** RECORDS PROVIDED follows **

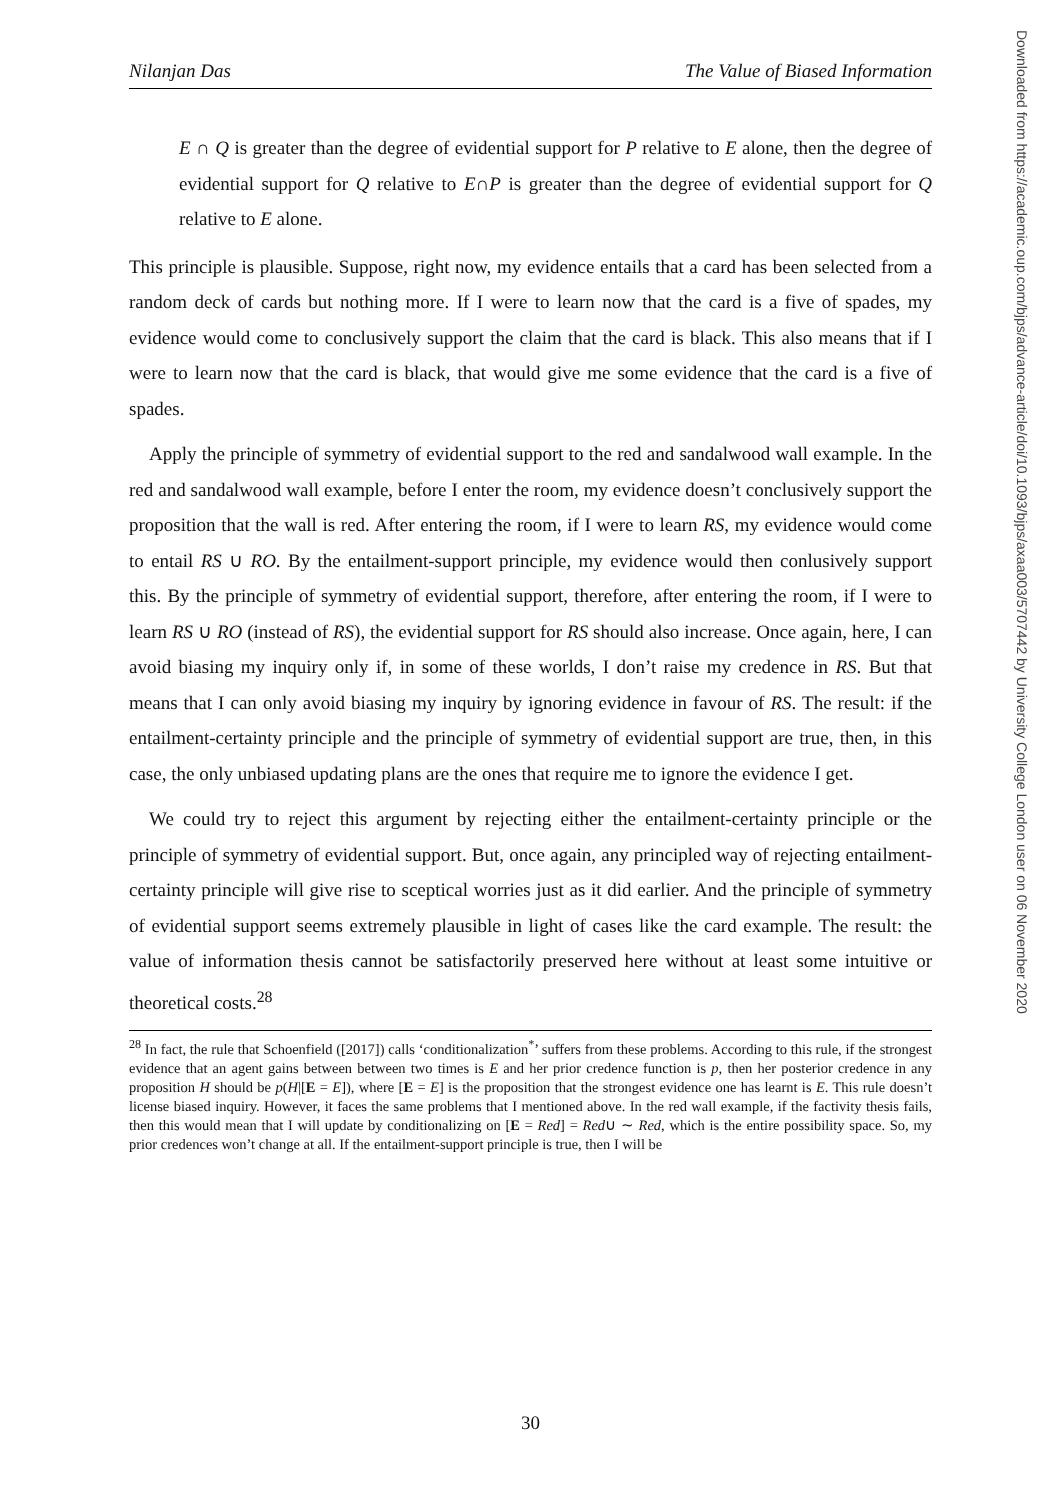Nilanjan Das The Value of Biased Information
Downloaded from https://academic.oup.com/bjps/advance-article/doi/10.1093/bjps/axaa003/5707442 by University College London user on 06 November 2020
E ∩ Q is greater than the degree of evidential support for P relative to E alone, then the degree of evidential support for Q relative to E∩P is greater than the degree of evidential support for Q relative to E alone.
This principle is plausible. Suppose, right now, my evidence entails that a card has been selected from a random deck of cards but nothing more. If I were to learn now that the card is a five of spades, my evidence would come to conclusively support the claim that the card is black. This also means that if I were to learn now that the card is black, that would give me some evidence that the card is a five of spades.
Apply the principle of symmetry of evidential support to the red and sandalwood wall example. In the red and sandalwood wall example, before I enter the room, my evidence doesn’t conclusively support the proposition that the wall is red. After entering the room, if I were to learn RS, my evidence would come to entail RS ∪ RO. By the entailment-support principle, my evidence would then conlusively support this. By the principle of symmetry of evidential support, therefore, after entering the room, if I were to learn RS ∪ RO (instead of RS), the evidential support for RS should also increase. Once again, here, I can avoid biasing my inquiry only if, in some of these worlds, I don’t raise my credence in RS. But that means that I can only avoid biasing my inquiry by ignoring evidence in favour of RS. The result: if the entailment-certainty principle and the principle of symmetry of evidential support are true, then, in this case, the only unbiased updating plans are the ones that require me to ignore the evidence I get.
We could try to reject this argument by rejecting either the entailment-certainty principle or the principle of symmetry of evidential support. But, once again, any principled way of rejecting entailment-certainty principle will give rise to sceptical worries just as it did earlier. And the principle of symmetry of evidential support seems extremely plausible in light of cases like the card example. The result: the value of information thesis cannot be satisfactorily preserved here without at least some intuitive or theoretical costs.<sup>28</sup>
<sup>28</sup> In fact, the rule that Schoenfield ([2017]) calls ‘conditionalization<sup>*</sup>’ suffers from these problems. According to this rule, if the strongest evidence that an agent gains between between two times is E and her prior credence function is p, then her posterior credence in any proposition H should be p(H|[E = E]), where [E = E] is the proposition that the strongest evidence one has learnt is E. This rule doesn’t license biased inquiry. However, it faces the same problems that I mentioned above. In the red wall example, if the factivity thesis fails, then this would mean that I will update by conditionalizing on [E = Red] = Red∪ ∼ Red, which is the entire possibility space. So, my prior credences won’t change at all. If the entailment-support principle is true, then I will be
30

** End of RECORDS PROVIDED **

ASSIGNED TASK: From the first line to the last, set down the data exactly, without the pictures.

THE ANSWER:
Nilanjan Das The Value of Biased Information
Downloaded from https://academic.oup.com/bjps/advance-article/doi/10.1093/bjps/axaa003/5707442 by University College London user on 06 November 2020
E ∩ Q is greater than the degree of evidential support for P relative to E alone, then the degree of evidential support for Q relative to E∩P is greater than the degree of evidential support for Q relative to E alone.
This principle is plausible. Suppose, right now, my evidence entails that a card has been selected from a random deck of cards but nothing more. If I were to learn now that the card is a five of spades, my evidence would come to conclusively support the claim that the card is black. This also means that if I were to learn now that the card is black, that would give me some evidence that the card is a five of spades.
Apply the principle of symmetry of evidential support to the red and sandalwood wall example. In the red and sandalwood wall example, before I enter the room, my evidence doesn’t conclusively support the proposition that the wall is red. After entering the room, if I were to learn RS, my evidence would come to entail RS ∪ RO. By the entailment-support principle, my evidence would then conlusively support this. By the principle of symmetry of evidential support, therefore, after entering the room, if I were to learn RS ∪ RO (instead of RS), the evidential support for RS should also increase. Once again, here, I can avoid biasing my inquiry only if, in some of these worlds, I don’t raise my credence in RS. But that means that I can only avoid biasing my inquiry by ignoring evidence in favour of RS. The result: if the entailment-certainty principle and the principle of symmetry of evidential support are true, then, in this case, the only unbiased updating plans are the ones that require me to ignore the evidence I get.
We could try to reject this argument by rejecting either the entailment-certainty principle or the principle of symmetry of evidential support. But, once again, any principled way of rejecting entailment-certainty principle will give rise to sceptical worries just as it did earlier. And the principle of symmetry of evidential support seems extremely plausible in light of cases like the card example. The result: the value of information thesis cannot be satisfactorily preserved here without at least some intuitive or theoretical costs.<sup>28</sup>
<sup>28</sup> In fact, the rule that Schoenfield ([2017]) calls ‘conditionalization<sup>*</sup>’ suffers from these problems. According to this rule, if the strongest evidence that an agent gains between between two times is E and her prior credence function is p, then her posterior credence in any proposition H should be p(H|[E = E]), where [E = E] is the proposition that the strongest evidence one has learnt is E. This rule doesn’t license biased inquiry. However, it faces the same problems that I mentioned above. In the red wall example, if the factivity thesis fails, then this would mean that I will update by conditionalizing on [E = Red] = Red∪ ∼ Red, which is the entire possibility space. So, my prior credences won’t change at all. If the entailment-support principle is true, then I will be
30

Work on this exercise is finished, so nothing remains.